The introduction of Green Rollbacks forms part of ASDA's commitment to reduce its own label packaging by 25 per cent by the end of 2008. The company said that this equates to 27 000 tonnes across 500 product lines.
The company said that products which have already been repackaged and which could be in line for Green Rollbacks include ready meals - which now use 32 per cent less cardboard - and wine, where a lighter weight glass bottle should ensure 300 tonnes of glass is removed from production each year.
The company said it might adopt the Wal-Mart Packaging Scorecard.
At a sustainable packaging forum held in the US last November, Julian Carroll, the managing director of the European Organisation for Packaging and the Environment (Europen), argued against an international roll-out of the cards, fearing that the system would become an unavoidable industry standard.
"Not only could such an eventuality disrupt the market but even worse, it risks evolving in such a way as to become an inhibitor of innovation rather than a stimulator," he said.
Carroll warned that the cards should not be considered as an environmental evaluation tool for packaging as the aggregated results it produces cannot be scientifically validated.
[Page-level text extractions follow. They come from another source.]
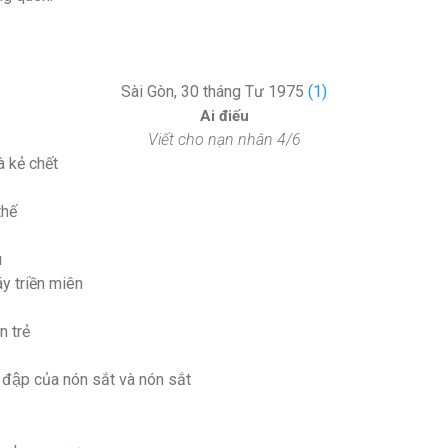
Sài Gòn, 30 tháng Tư 1975
(1)
Ai điếu
Viết cho nạn nhân 4/6
 kẻ chết
thế
̀
́y triền miên
 trẻ
đập của nón sắt và nón sắt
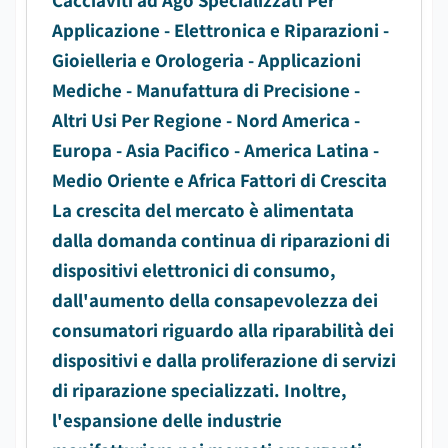
Cacciaviti ad Ago Specializzati Per
Applicazione - Elettronica e Riparazioni -
Gioielleria e Orologeria - Applicazioni
Mediche - Manufattura di Precisione -
Altri Usi Per Regione - Nord America -
Europa - Asia Pacifico - America Latina -
Medio Oriente e Africa Fattori di Crescita
La crescita del mercato è alimentata
dalla domanda continua di riparazioni di
dispositivi elettronici di consumo,
dall'aumento della consapevolezza dei
consumatori riguardo alla riparabilità dei
dispositivi e dalla proliferazione di servizi
di riparazione specializzati. Inoltre,
l'espansione delle industrie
For example the greenhouse gas measurement in the scorecard excludes all life cycle steps except material manufacturing, he said.
Because of the exclusion the scorecard in not consistent with the European Committee for Standardisation (CEN) standard for life cycle analysis of packaging. The exclusion would leads to a "substantial underestimation" of life cycle CO2 emissions, he said.
Additionally, the effect of recycled content on CO2 emissions is not fed back to the greenhouse gas indicator, he claimed.